**Task goal:** Your task is to transcribe all of the records exactly and leave out the pictures.

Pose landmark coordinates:
....................

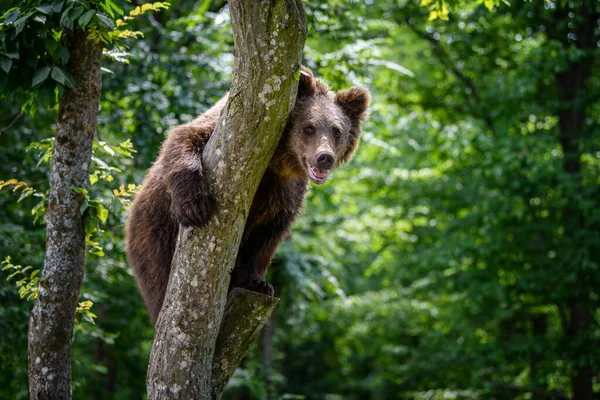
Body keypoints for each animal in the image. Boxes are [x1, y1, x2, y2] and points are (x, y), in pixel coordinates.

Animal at [126, 69, 370, 324]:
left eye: (337, 130)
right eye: (309, 127)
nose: (325, 157)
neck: (277, 161)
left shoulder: (285, 192)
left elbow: (266, 236)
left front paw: (258, 283)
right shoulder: (223, 131)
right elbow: (184, 137)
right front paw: (194, 207)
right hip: (153, 231)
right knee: (157, 277)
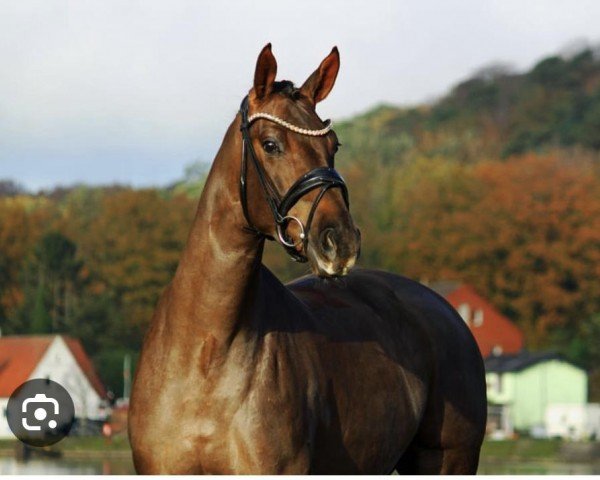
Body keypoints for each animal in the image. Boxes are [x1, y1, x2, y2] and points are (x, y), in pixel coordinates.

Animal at [130, 46, 488, 476]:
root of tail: (447, 311)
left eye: (333, 145)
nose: (340, 241)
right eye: (270, 144)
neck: (207, 349)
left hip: (448, 460)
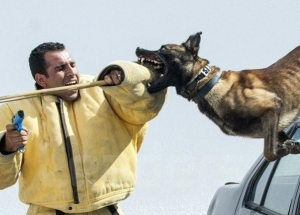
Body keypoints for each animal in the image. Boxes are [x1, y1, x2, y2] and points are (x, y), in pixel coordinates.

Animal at [137, 32, 300, 161]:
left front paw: (286, 148)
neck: (207, 83)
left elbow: (269, 153)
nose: (138, 48)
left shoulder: (272, 105)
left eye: (163, 48)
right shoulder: (275, 125)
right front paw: (292, 147)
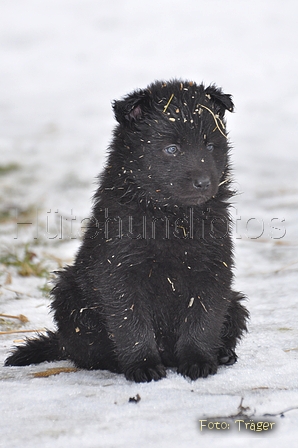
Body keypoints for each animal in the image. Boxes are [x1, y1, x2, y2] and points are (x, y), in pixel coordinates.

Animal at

....................

**Response to this exercise:**
Body keypoints for each animal in the image. Boxes are [x1, y1, x2, y2] and points are (x, y), in pixel coordinates.

Animal at [126, 69, 370, 324]:
left eye: (337, 130)
right eye: (309, 127)
nose: (325, 157)
neck: (277, 161)
left shoulder: (285, 192)
left elbow: (266, 236)
left front paw: (258, 283)
right shoulder: (223, 131)
right elbow: (184, 137)
right front paw: (194, 207)
right hip: (153, 231)
right knee: (157, 277)
Body keypoints for each animal in the image. Boxes are [x1, y1, x2, y2] and points are (x, y), in pixel coordinates.

Animal at [130, 46, 488, 476]:
root of tail: (447, 311)
left eye: (333, 145)
nose: (340, 241)
right eye: (270, 144)
neck: (207, 349)
left hip: (448, 460)
Body keypoints for each animal in the image. Boxes are [x1, y1, x2, y2] and points are (x, y), in pixel coordinates.

Animal at [137, 32, 300, 161]:
left front paw: (286, 148)
neck: (207, 83)
left elbow: (269, 153)
nose: (138, 48)
left shoulder: (272, 105)
left eye: (163, 48)
right shoulder: (275, 125)
right front paw: (292, 147)
Body keypoints for each animal in the image. Boxes are [x1, y1, x2, y2] and points are (x, y), in pixel coordinates.

Animal at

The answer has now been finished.